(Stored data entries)
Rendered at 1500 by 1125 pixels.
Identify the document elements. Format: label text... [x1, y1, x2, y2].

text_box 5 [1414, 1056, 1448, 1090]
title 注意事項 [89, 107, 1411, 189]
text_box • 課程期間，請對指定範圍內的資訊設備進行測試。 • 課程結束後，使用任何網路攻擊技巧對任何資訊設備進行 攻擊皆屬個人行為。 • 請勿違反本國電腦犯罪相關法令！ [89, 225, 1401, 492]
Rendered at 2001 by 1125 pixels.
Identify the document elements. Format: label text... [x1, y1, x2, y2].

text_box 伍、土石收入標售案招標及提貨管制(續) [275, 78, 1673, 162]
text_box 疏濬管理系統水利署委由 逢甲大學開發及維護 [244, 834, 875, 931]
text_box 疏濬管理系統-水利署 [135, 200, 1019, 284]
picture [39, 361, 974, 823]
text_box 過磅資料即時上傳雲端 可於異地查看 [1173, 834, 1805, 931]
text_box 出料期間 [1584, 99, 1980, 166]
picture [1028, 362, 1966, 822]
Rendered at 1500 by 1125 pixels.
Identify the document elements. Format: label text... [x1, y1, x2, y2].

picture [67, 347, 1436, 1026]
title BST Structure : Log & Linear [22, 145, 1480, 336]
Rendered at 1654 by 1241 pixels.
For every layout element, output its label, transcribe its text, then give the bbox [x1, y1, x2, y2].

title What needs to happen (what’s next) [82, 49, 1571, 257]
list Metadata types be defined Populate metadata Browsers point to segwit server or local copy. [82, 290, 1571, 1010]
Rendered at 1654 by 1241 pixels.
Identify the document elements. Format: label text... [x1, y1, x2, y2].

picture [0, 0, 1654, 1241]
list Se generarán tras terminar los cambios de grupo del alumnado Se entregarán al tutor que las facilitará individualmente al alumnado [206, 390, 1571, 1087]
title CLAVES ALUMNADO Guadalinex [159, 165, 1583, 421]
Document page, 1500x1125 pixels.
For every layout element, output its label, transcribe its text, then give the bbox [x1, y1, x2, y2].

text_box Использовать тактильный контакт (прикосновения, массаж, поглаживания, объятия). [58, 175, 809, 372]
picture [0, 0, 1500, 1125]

- [DO THIS]:
Could you express the material as a Markdown table with the columns "Row" and "Line", beginning at the line that contains "Document page, 1500x1125 pixels." and running through the end of the material, leaving out blank lines?

- [RESULT OF THE EXERCISE]:
| Row | Line |
|---|---|
| 1 | Document page, 1500x1125 pixels. |
| 2 | For every layout element, output its label, transcribe its text, then give the bbox [x1, y1, x2, y2]. |
| 3 | text_box Использовать тактильный контакт (прикосновения, массаж, поглаживания, объятия). [58, 175, 809, 372] |
| 4 | picture [0, 0, 1500, 1125] |